The Discreet Coyness of Salam Fayyad
In a recent short article, Salam Fayyad, the prime minister of the Palestinian Authority, has reported on his program of building the civic and economic infrastructure of a Palestinian state, a program now into its second year of creating "facts on the ground." Pointing to the completion of "more than 1,500 projects, including the establishment of dozens of new schools, clinics, and housing projects and the construction of new roads throughout Palestine," he adds:
"Building a Palestinian state was never intended to replace the political process [i.e., the creation of sovereign governing structures], but to reinforce, and benefit, from it. The idea was to impart a sense of possibility about what might happen, what we would want to see happen: an end to the Israeli occupation and an opportunity for Palestinians to be able to live as free people in a country of our own."
Fayyad also notes that "[m]ajorities on both sides favor a two-state solution," even though the chances of such a solution's materializing remain disappointingly slim—a result, he posits, "of seventeen long years of the disruption of the political process since the Oslo Accords."

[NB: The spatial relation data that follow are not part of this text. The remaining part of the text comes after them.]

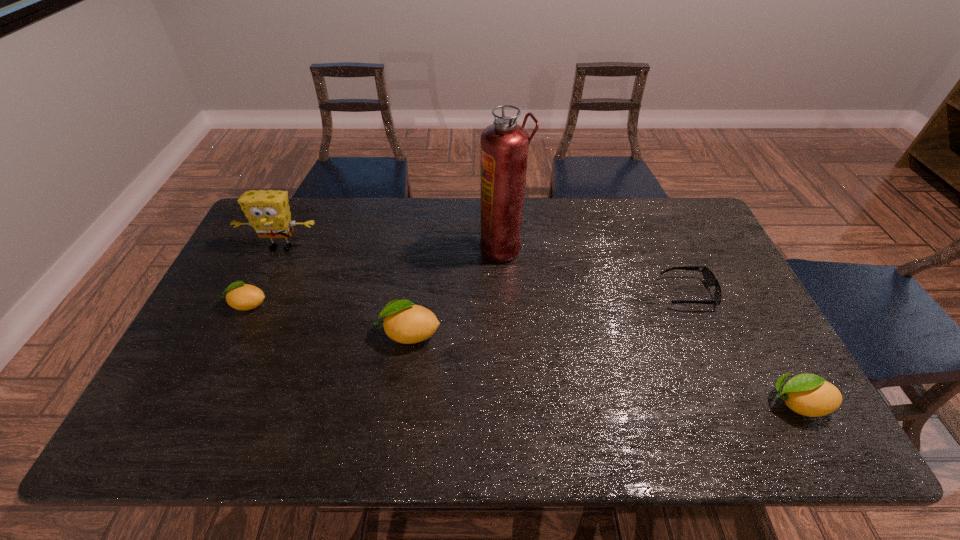
Find the location of a particular element. free location located on the side of the third object from right to left with the label is located at coordinates (408, 248).

The width and height of the screenshot is (960, 540). In order to click on vacant region located on the side of the third object from right to left with the label in this screenshot , I will do `click(443, 248)`.

I want to click on vacant area situated 0.150m on the face of the second tallest object, so click(260, 292).

You are a GUI agent. You are given a task and a screenshot of the screen. Output one action in this format:
    pyautogui.click(x=<x>, y=<y>)
    Task: Click on the fire extinguisher at the far edge
    The width and height of the screenshot is (960, 540).
    Given the screenshot: What is the action you would take?
    point(504,145)

Find the location of a particular element. The image size is (960, 540). sponge positioned at the far edge is located at coordinates [268, 212].

I want to click on object present at the near edge, so pos(807,394).

Find the location of a particular element. lemon that is positioned at the left edge is located at coordinates (241, 296).

The image size is (960, 540). Find the location of `sponge present at the left edge`. sponge present at the left edge is located at coordinates (268, 212).

At what (x,y) coordinates should I click in order to perform the action: click on lemon located in the right edge section of the desktop. Please return your answer as a coordinate pair (x, y). This screenshot has width=960, height=540. Looking at the image, I should click on (807, 394).

You are a GUI agent. You are given a task and a screenshot of the screen. Output one action in this format:
    pyautogui.click(x=<x>, y=<y>)
    Task: Click on the sunglasses located in the right edge section of the desktop
    The image size is (960, 540).
    Given the screenshot: What is the action you would take?
    pyautogui.click(x=709, y=278)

Fayyad is notably coy about the sources of this "disruption"—perhaps because a highly relevant one is his own Fatah movement, which controls the West Bank. As it happens, the movement's Revolutionary Council met over the November 27-28 weekend and issued a statement that, in its own words, ringingly "affirms [Fatah's] rejection of the so-called Jewish state or any other formula that could achieve this goal" and "renews its refusal for the establishment of any racist state based on religion in accordance with international law and human-rights conventions." Entering into specifics, the Revolutionary Council "salute[d] President Mahmoud Abbas for adhering to the basic rights, first and foremost the right of return for Palestinian refugees," demanded a complete end to Jewish "settlements," condemned the "Judaizing" of Jerusalem, and saluted "martyrs" to the Palestinian cause.

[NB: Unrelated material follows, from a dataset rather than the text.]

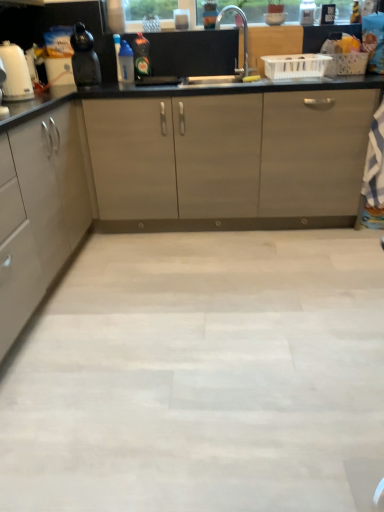
Identify the location of free area below silver metallic faucet at upper center (from a real-world perspective). This screenshot has width=384, height=512. pyautogui.click(x=231, y=77).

Whom are we to believe? Are we seeing inconsistency, or duplicity? After all, there is a long tradition of Palestinian leaders saying one thing in English to the world and another in Arabic to their own people. The master of the form was Yasir Arafat, but others have practiced it as well. How, for instance, to reconcile Fayyad's own 2009 assurances—to a Western audience in Aspen, Colorado—of his firm commitment to peaceful Arab-Jewish coexistence in a future Palestinian state with his public burning of goods produced in Jewish settlements? The entire Oslo process rested on similarly evasive foundations, with Israeli and Western officials choosing to hear only what they wanted to hear from their Palestinian interlocutors and convincing themselves that the rest was aberrant, noise or trivia.

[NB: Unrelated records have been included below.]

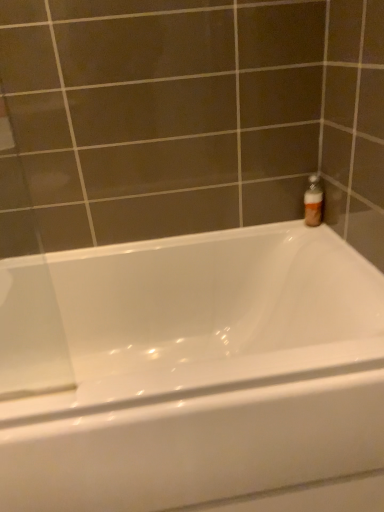
The width and height of the screenshot is (384, 512). What do you see at coordinates (313, 201) in the screenshot?
I see `translucent plastic bottle at upper right` at bounding box center [313, 201].

You are a GUI agent. You are given a task and a screenshot of the screen. Output one action in this format:
    pyautogui.click(x=<x>, y=<y>)
    Task: Click on the translucent plastic bottle at upper right
    Image resolution: width=384 pixels, height=512 pixels.
    Given the screenshot: What is the action you would take?
    pyautogui.click(x=313, y=201)

Measure the distance between translucent plastic bottle at upper right and camera.

translucent plastic bottle at upper right and camera are 4.35 feet apart.

Describe the element at coordinates (189, 370) in the screenshot. The height and width of the screenshot is (512, 384). I see `white glossy bathtub at upper right` at that location.

Where is `white glossy bathtub at upper right`? The height and width of the screenshot is (512, 384). white glossy bathtub at upper right is located at coordinates (189, 370).

Measure the distance between white glossy bathtub at upper right and camera.

white glossy bathtub at upper right is 77.26 centimeters away from camera.

Locate an element on the screen. This screenshot has height=512, width=384. translucent plastic bottle at upper right is located at coordinates (313, 201).

Is translucent plastic bottle at upper right to the left of white glossy bathtub at upper right from the viewer's perspective?

In fact, translucent plastic bottle at upper right is to the right of white glossy bathtub at upper right.

Considering the positions of objects translucent plastic bottle at upper right and white glossy bathtub at upper right in the image provided, who is in front, translucent plastic bottle at upper right or white glossy bathtub at upper right?

white glossy bathtub at upper right is more forward.

Is point (314, 188) farther from camera compared to point (28, 291)?

No.

From the image's perspective, between translucent plastic bottle at upper right and white glossy bathtub at upper right, which one is located above?

translucent plastic bottle at upper right is shown above in the image.

From a real-world perspective, is translucent plastic bottle at upper right physically located above or below white glossy bathtub at upper right?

The contrast between Fayyad's veiled formulas and the Revolutionary Council's explicit pronouncements points up the gulf between two disparate Palestinian projects: state-building, and nation-building. The former has made impressive gains, thanks to tremendous infusions of Western and especially American aid (not least to subsidize the Palestinian security forces being trained by the now departed General Keith Dayton). But the process of building the Palestinian nation is quite a different matter. As the Revolutionary Council's statement shows, the organized Palestinian elites still promote the settled themes of resistance, violence, and rejection of Israel as a Jewish state.
Can the state and the nation be brought into synch? Nothing is impossible, but there is no blinking the obstacles. Having rejected a separate state in 1947, Palestinians fell under Jordanian and Egyptian occupation. In the ensuing years, they built a national identity founded on anger, "steadfastness," self-pity, resentment, and entitlement. The only positive elements in the mix were sentimental folk yearnings for a romanticized village past and the image of a resilient exile.
In the 1980s, a window opened when local, grassroots organizations ("village leagues") moved to the forefront of developing Palestinian civil society, holding out the possibility of a non-radical, non-PLO-controlled national narrative based on achievement rather than aggrievement. But by 1993, with the signing of the Oslo accords, all this had been pushed aside by Fatah. Since then, any such initiatives have found even more threatening competition from Islamist organizations like Hamas.
If anything, then, the fundamentals of official Palestinian identity remain the same as they were decades ago: the outward symbol may be the technocrat Fayyad, but many in his movement, and some Westernized Arab intellectuals, still call for "armed struggle." As has been thoroughly documented, Palestinian media and textbooks relentlessly push this traditional narrative and compete with Palestinian Islamists in demonizing both Israel and Jews.
In these conditions, there can be little expectation of a new Palestinian national identity, based on acceptance of Israel as a Jewish state, and of Jews as humans, emerging any time soon. And even if, nevertheless, a Palestinian state should arise out of a combination of Fayyad's efforts to create "facts on the ground" and the West's money, it will necessarily be a fragile entity whose main role will be to function as a human shield for others attempting to exercise their vision of "Palestinian rights," whether in a secular "greater Palestine" or in an Islamic Palestine purified of Jews. The fruition of any more positive state-building enterprise will have to wait until Palestinian nation-building catches up.
Alex Joffe is a research scholar with the Institute for Jewish and Community Research.